Острый конфликт между Левенталем и издателем модного журнала Рибером, а также изгнание из-за стола «чистокровных арийцев» женатого на еврейке Фрейтага стягивают в тугой узел различные аспекты так называемого «еврейского вопроса». Патологическая нетерпимость профашиста Рибера находит мало поддержки в кают-компании «Веры», и вряд ли кто еще, кроме Лиззи Шпекенкикер, стал бы внимать его разглагольствованиям насчет желательности уничтожения всех «неполноценных» — не только «неарийцев» или социально чуждых элементов, но и физически недоразвитых младенцев, стариков, полукровок, короче, каждого, кто по тем или иным причинам не устраивает «правительствующую элиту». Неспешный анализ обсуждаемой проблемы профессором Гуттеном претендует на непредвзятую объективность, однако и в его речах сразу же обнаруживается попытка приписать определенной национальности далеко не специфические, распространенные где угодно черты нравственной нечистоплотности. Следуя этой искривленной логике, подчиняющей себе даже, казалось бы, высокообразованных людей, под «еврейством как состоянием ума» нередко понимают склонность к необязательности, к мелкому коварству и расчетливости, дешевое фанфаронство и въевшееся во все поры души двуличие.

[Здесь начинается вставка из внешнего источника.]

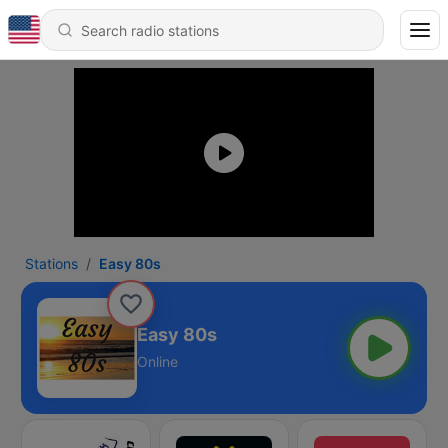
Stations
Easy 80s
Easy 80s
Online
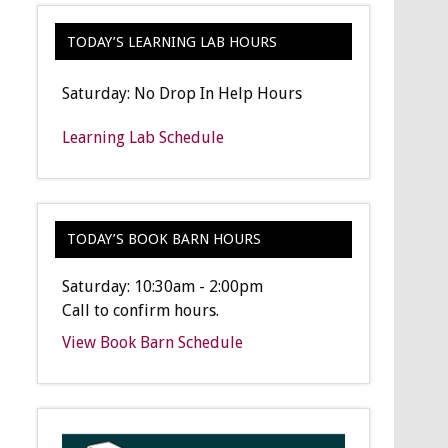
TODAY’S LEARNING LAB HOURS
Saturday: No Drop In Help Hours
Learning Lab Schedule
TODAY’S BOOK BARN HOURS
Saturday: 10:30am - 2:00pm
Call to confirm hours.
View Book Barn Schedule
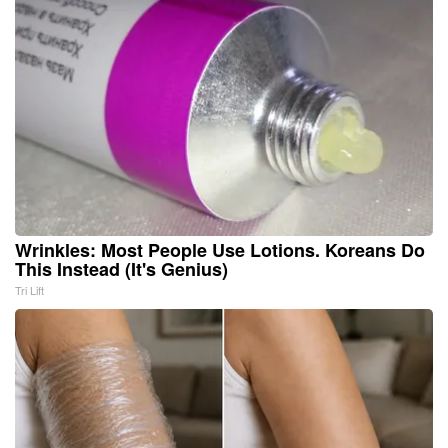
Wrinkles: Most People Use Lotions. Koreans Do
This Instead (It's Genius)
Tri Lift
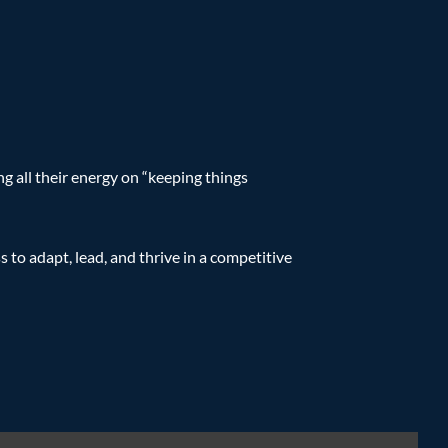
g all their energy on “keeping things
s to adapt, lead, and thrive in a competitive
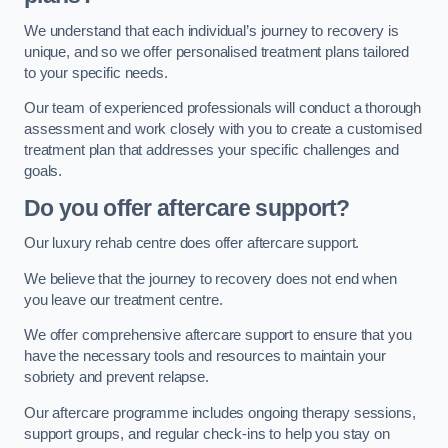
We understand that each individual’s journey to recovery is
unique, and so we offer personalised treatment plans tailored
to your specific needs.
Our team of experienced professionals will conduct a thorough
assessment and work closely with you to create a customised
treatment plan that addresses your specific challenges and
goals.
Do you offer aftercare support?
Our luxury rehab centre does offer aftercare support.
We believe that the journey to recovery does not end when
you leave our treatment centre.
We offer comprehensive aftercare support to ensure that you
have the necessary tools and resources to maintain your
sobriety and prevent relapse.
Our aftercare programme includes ongoing therapy sessions,
support groups, and regular check-ins to help you stay on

Защита достоинства еврейского народа номинально доверена в романе Левенталю и Фрейтагу, но парадоксальность ситуации такова, что, исходя от них, самые резонные доводы способны вдруг обернуться своей противоположностью. Оттолкнув от себя естественного союзника, Левенталь демонстрирует узколобость и душевную скудость — те самые черты характера, на которые с особым злорадством указывали евреям их критики. Что касается Фрейтага, то, предвидя все козни антисемитизма, он невольно потворствует человеконенавистническим предрассудкам и сам становится их выразителем. «Кровь наших детей, — мысленно взывает он к своей жене, — будет такой же чистой, как моя, в их немецких жилах она очистится от той порчи, которая таится в твоей крови…»

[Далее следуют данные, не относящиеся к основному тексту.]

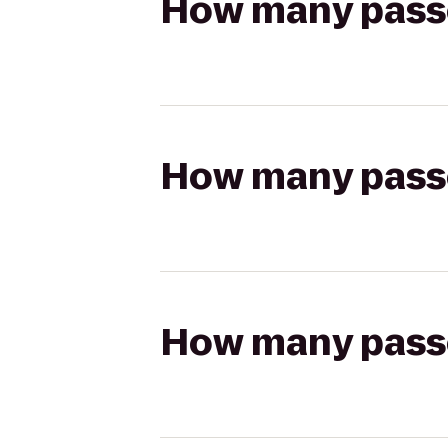
How many passen
How many passen
How many passen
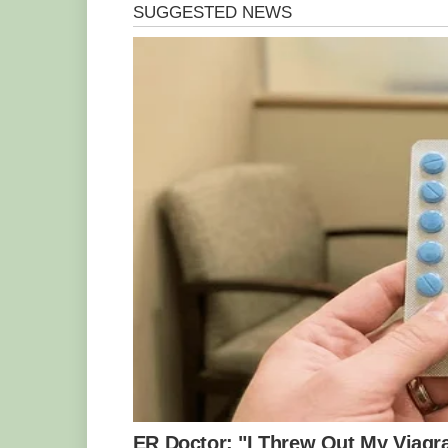
Photo Credit : Sasi – smit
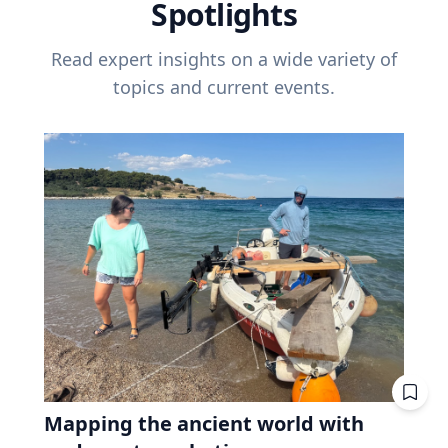
Spotlights
Read expert insights on a wide variety of
topics and current events.
Mapping the ancient world with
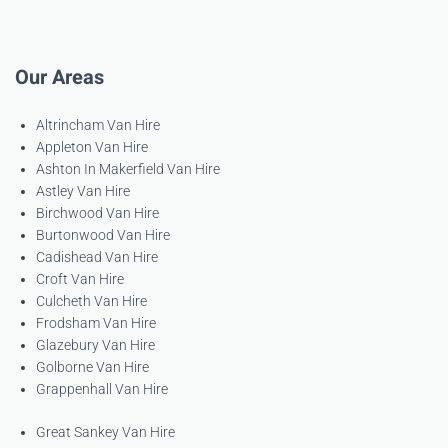
Our Areas
Altrincham Van Hire
Appleton Van Hire
Ashton In Makerfield Van Hire
Astley Van Hire
Birchwood Van Hire
Burtonwood Van Hire
Cadishead Van Hire
Croft Van Hire
Culcheth Van Hire
Frodsham Van Hire
Glazebury Van Hire
Golborne Van Hire
Grappenhall Van Hire
Great Sankey Van Hire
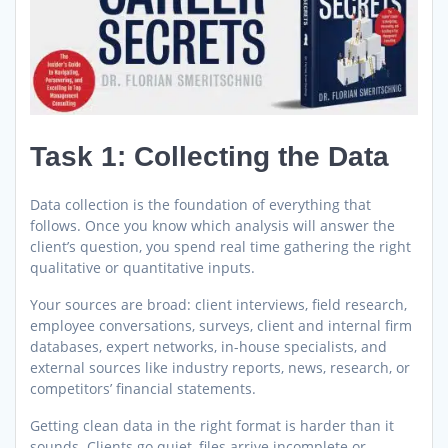
Task 1: Collecting the Data
Data collection is the foundation of everything that
follows. Once you know which analysis will answer the
client’s question, you spend real time gathering the right
qualitative or quantitative inputs.
Your sources are broad: client interviews, field research,
employee conversations, surveys, client and internal firm
databases, expert networks, in-house specialists, and
external sources like industry reports, news, research, or
competitors’ financial statements.
Getting clean data in the right format is harder than it
sounds. Clients go quiet, files arrive incomplete or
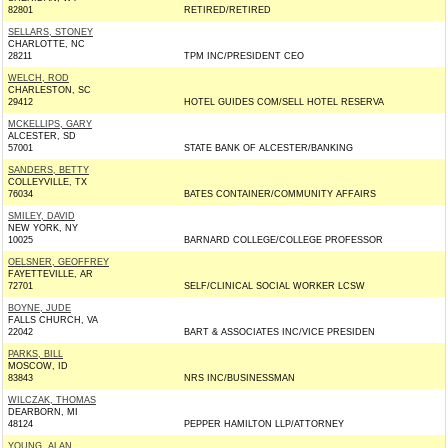
82801
RETIRED/RETIRED
SELLARS, STONEY
CHARLOTTE, NC
28211
TPM INC/PRESIDENT CEO
WELCH, ROD
CHARLESTON, SC
29412
HOTEL GUIDES COM/SELL HOTEL RESERVA
MCKELLIPS, GARY
ALCESTER, SD
57001
STATE BANK OF ALCESTER/BANKING
SANDERS, BETTY
COLLEYVILLE, TX
76034
BATES CONTAINER/COMMUNITY AFFAIRS
SMILEY, DAVID
NEW YORK, NY
10025
BARNARD COLLEGE/COLLEGE PROFESSOR
OELSNER, GEOFFREY
FAYETTEVILLE, AR
72701
SELF/CLINICAL SOCIAL WORKER LCSW
BOYNE, JUDE
FALLS CHURCH, VA
22042
BART & ASSOCIATES INC/VICE PRESIDEN
PARKS, BILL
MOSCOW, ID
83843
NRS INC/BUSINESSMAN
WILCZAK, THOMAS
DEARBORN, MI
48124
PEPPER HAMILTON LLP/ATTORNEY
YOUNG, ALAN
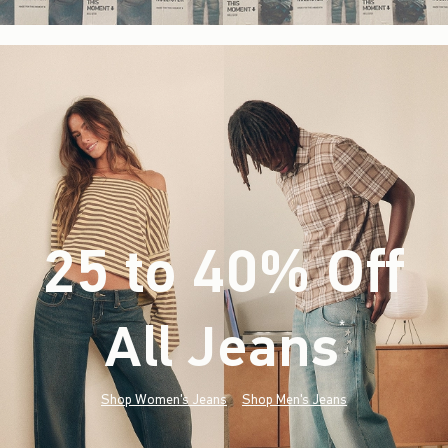
25 to 40% Off
All Jeans
(footnote)
*
Shop Women's Jeans
Shop Men's Jeans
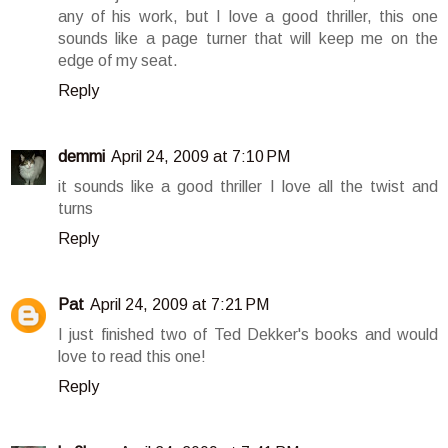
any of his work, but I love a good thriller, this one
sounds like a page turner that will keep me on the
edge of my seat.
Reply
demmi
April 24, 2009 at 7:10 PM
it sounds like a good thriller I love all the twist and
turns
Reply
Pat
April 24, 2009 at 7:21 PM
I just finished two of Ted Dekker's books and would
love to read this one!
Reply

Опровержение расистской идеологии — задача непростая, и поэтому ее психологические корни являются предметом особого внимания со стороны автора книги. Среди тех, на кого опирается рвущийся к власти тоталитаризм, не только горластые агитаторы и забронзовевшие бонзы, но и огромная масса «людей с улицы», подобных маленькой фрау Шмитт, которая при случае не прочь пролить слезу и посочувствовать бедствиям человечества. Националистический угар заставляет миллионы таких, как она, забыть о реальной жизни, полной обид и унижений, и вместо этого отдаться наркотическому ощущению «кровного родства с великой и славной расой». «Пусть сама она лишь мельчайшая, ничтожная среди всех — но сколько у нее преимуществ!» — размышляет чувствительная фрау, будучи, конечно же, не в состоянии распознать всю фальшь причащения к завлекательным абстракциям, в изобилии выдвигавшимся XX веком, но почти неизменно заводившим в тупик своих восторженных адептов.